NEW YORK (AP) — Welcome to the worst month of the year for Wall Street.
Since 1950, September has brought an average loss of 0.5% for the S&P 500. That’s 10 times worse than the next-worst month, February.
September is also the only month of the year over that span to turn in a loss more often than a gain. Other months see the S&P 500 rise more than three times out of five.
Stretch the horizon even further, back to 1928 to include a world war, the Great Depression and completely different types of economies, and September is still the most frequent stinker for Wall Street.
No clear reason explains September’s struggle, though many hypotheses try.
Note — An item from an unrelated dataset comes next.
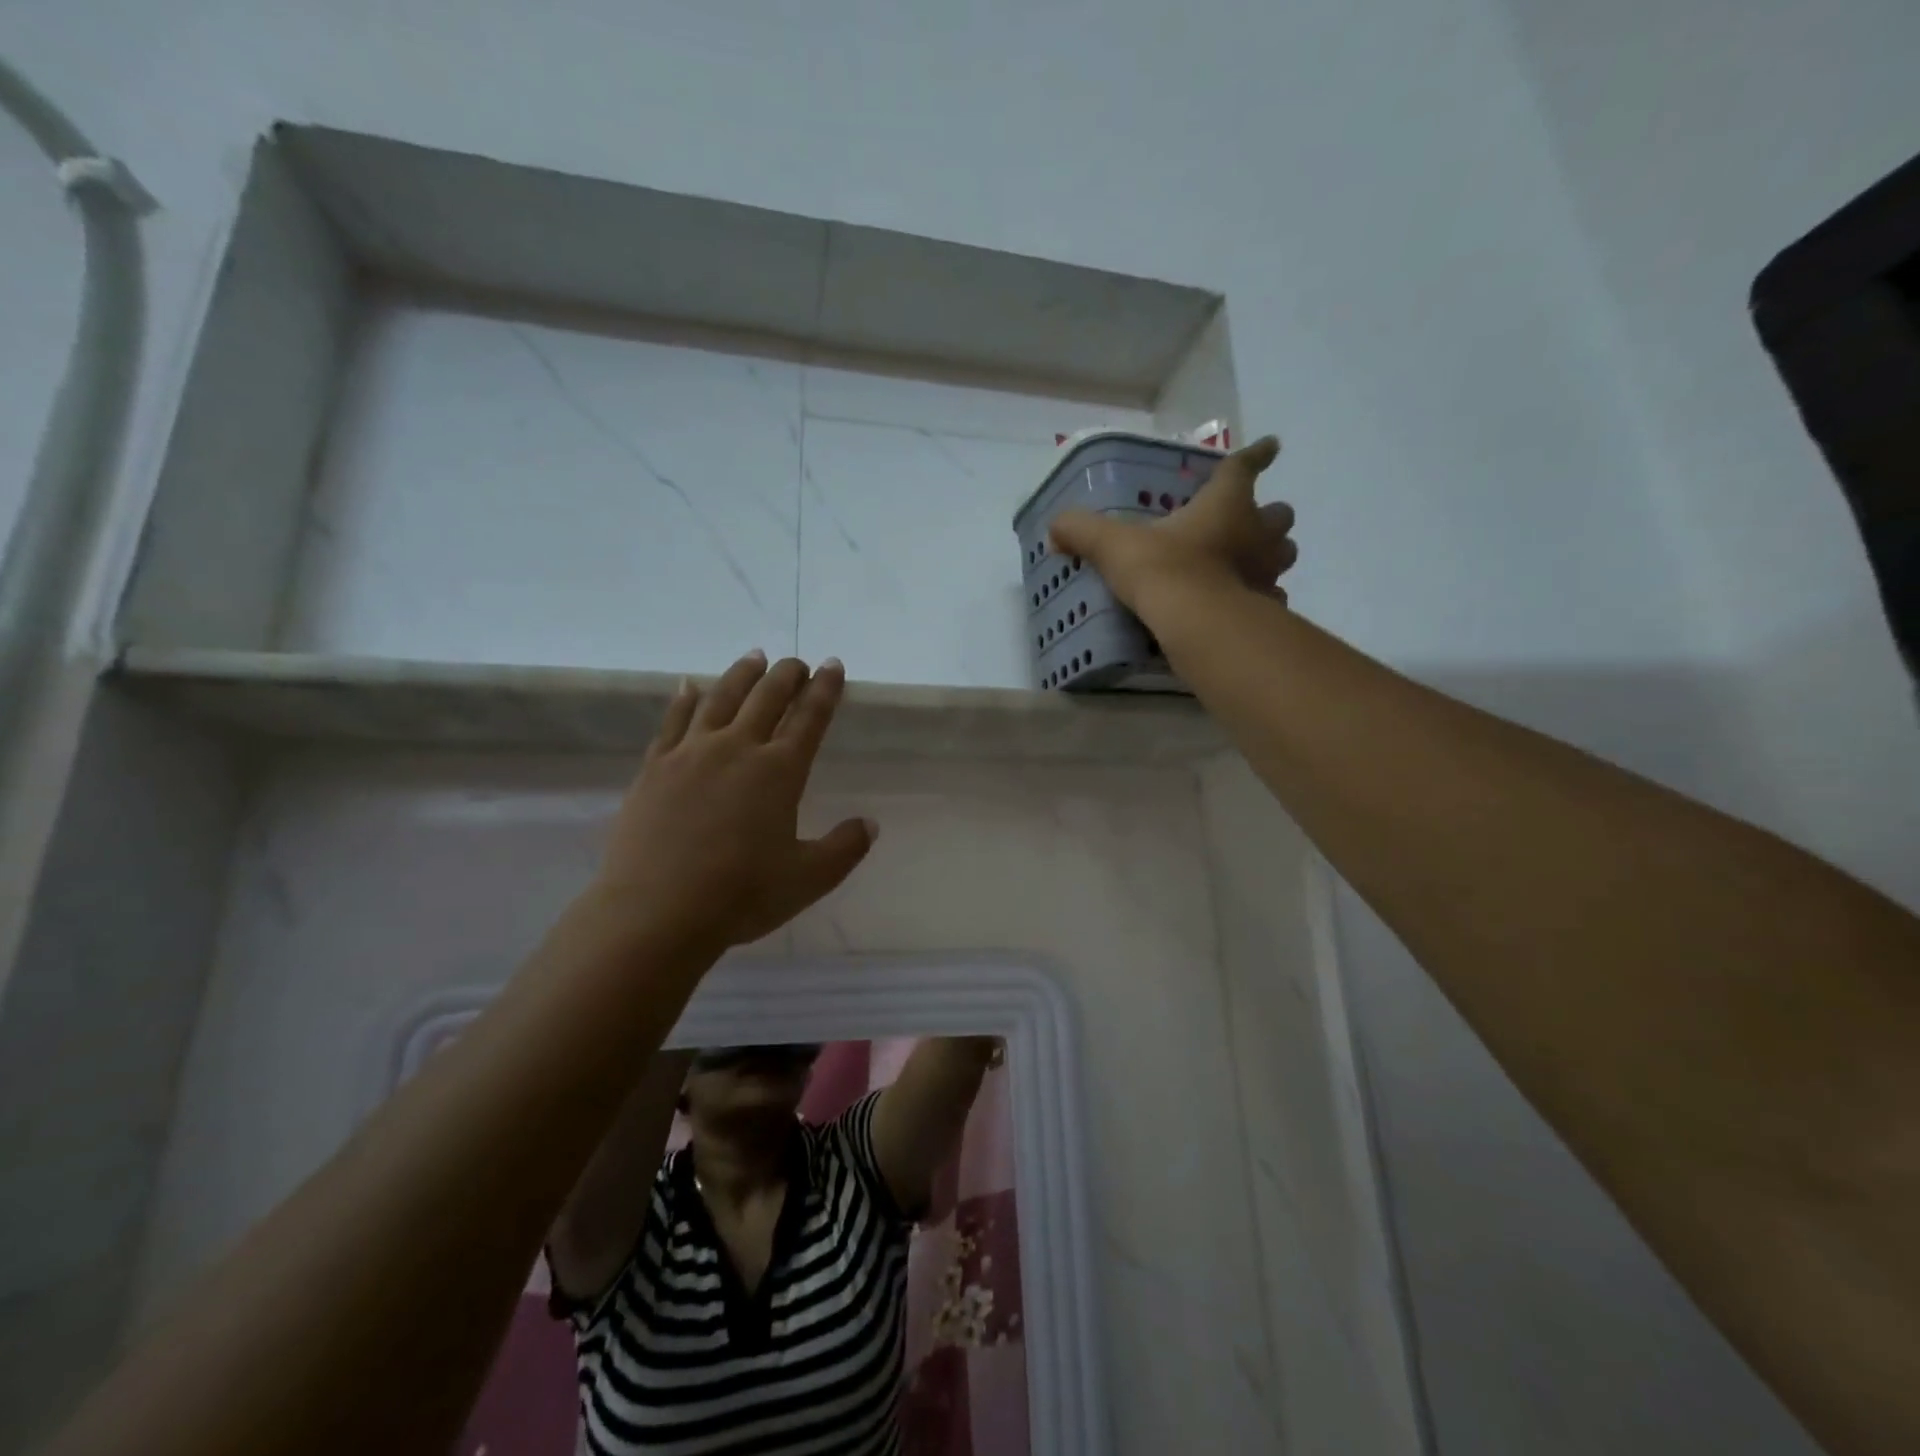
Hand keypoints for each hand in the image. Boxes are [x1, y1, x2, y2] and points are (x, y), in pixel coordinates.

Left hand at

One suggests the return of many professional investors from summer vacations may add to the selling pressure, for example.
Last year, the S&P 500 fell 4.8% in September for its first loss in eight months. At the time, worries were brewing about when the Federal Reserve would take its foot off the economic stimulus accelerator.
It’s not always so. Two years earlier, a solid September gain helped to virtually reverse an August swoon. And in 2010, when the economy was climbing back from the Great Recession, September was the best month of the year for stocks.
This year’s September has plenty of big events circled on the calendar that could yield more big swings for a market that’s already been beset by them. Chief among them is the Federal Reserve’s meeting on interest-rate policy Sept. 20-21. It’s almost certain to raise its benchmark short-term rate for the fifth time this year. The only question is by how much.
Several reports on the economy before that crucial meeting could alter the Fed’s thinking ahead of that meeting, including August hiring data due Friday and a report on inflation due Sept. 13.